Work instructions: Please print the entries below exactly, from the line with "left elbow: (361, 391)" through the line with "right hip: (530, 262)", including both of those lines and leaving out all others.

The data:
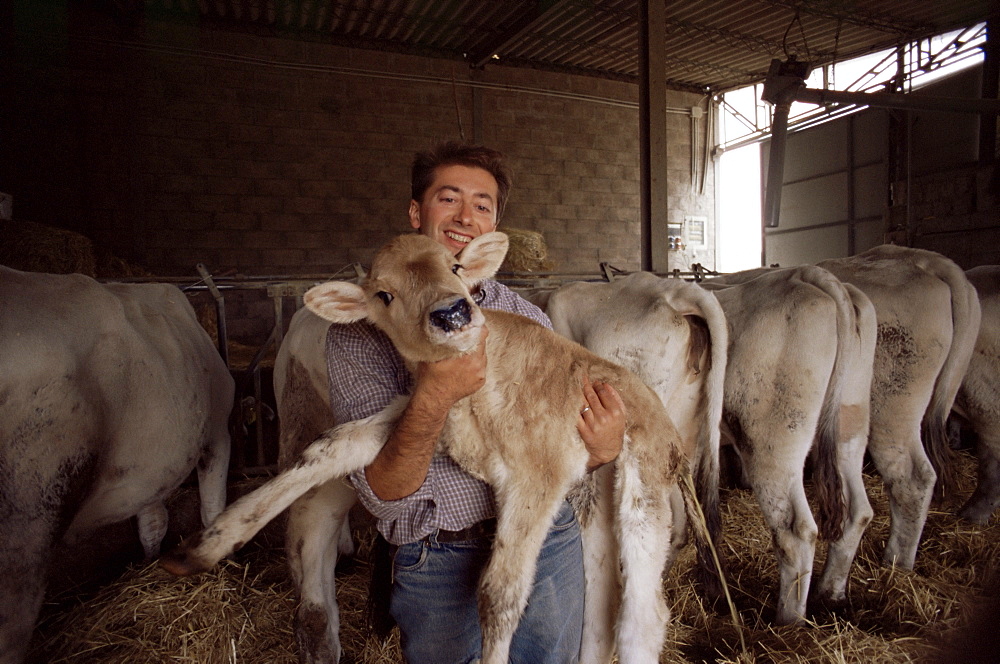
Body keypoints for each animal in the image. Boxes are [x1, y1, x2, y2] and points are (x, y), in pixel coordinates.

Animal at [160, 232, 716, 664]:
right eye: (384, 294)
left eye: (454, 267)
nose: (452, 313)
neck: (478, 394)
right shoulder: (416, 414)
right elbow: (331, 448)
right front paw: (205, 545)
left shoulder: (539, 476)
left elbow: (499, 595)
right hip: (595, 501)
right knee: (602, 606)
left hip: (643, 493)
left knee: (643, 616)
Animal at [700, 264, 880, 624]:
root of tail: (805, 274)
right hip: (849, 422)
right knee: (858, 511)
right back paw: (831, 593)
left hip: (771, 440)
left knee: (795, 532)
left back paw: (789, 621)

...

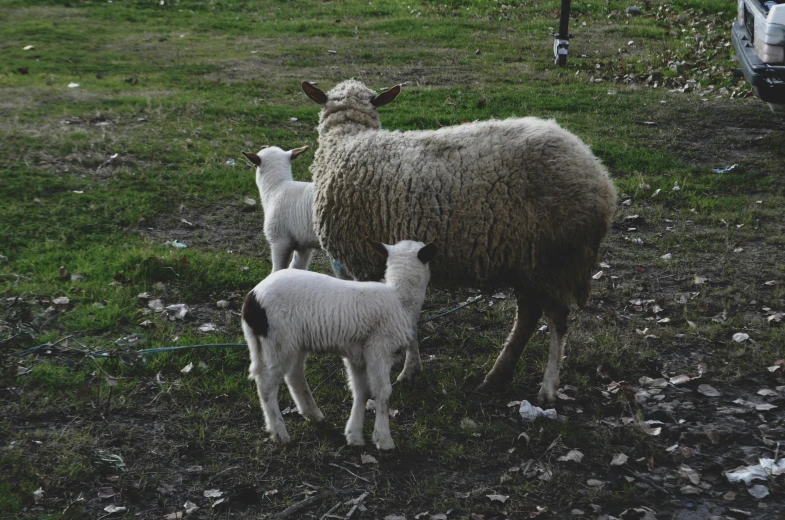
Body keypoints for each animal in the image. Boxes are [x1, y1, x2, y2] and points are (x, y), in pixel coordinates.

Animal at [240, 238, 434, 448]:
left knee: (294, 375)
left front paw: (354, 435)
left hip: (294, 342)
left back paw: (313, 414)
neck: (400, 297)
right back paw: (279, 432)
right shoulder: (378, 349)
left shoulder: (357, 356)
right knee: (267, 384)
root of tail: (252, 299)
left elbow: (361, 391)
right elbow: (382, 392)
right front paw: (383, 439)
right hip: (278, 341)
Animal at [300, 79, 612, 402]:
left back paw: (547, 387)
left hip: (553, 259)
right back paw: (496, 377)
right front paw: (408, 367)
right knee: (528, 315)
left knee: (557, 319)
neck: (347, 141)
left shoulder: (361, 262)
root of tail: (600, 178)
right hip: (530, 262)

--

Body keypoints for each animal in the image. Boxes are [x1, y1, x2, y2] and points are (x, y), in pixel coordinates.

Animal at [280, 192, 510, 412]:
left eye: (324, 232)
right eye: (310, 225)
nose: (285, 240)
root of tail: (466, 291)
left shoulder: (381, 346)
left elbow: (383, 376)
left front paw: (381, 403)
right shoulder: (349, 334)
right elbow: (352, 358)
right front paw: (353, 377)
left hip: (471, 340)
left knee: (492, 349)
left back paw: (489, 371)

Answer space:
left elbow: (361, 391)
right elbow: (382, 392)
right front paw: (383, 439)
right hip: (278, 341)
Animal at [300, 79, 612, 402]:
left back paw: (547, 387)
left hip: (553, 259)
right back paw: (496, 377)
right front paw: (408, 367)
right knee: (528, 315)
left knee: (557, 319)
neck: (347, 141)
left shoulder: (361, 262)
root of tail: (600, 178)
right hip: (530, 262)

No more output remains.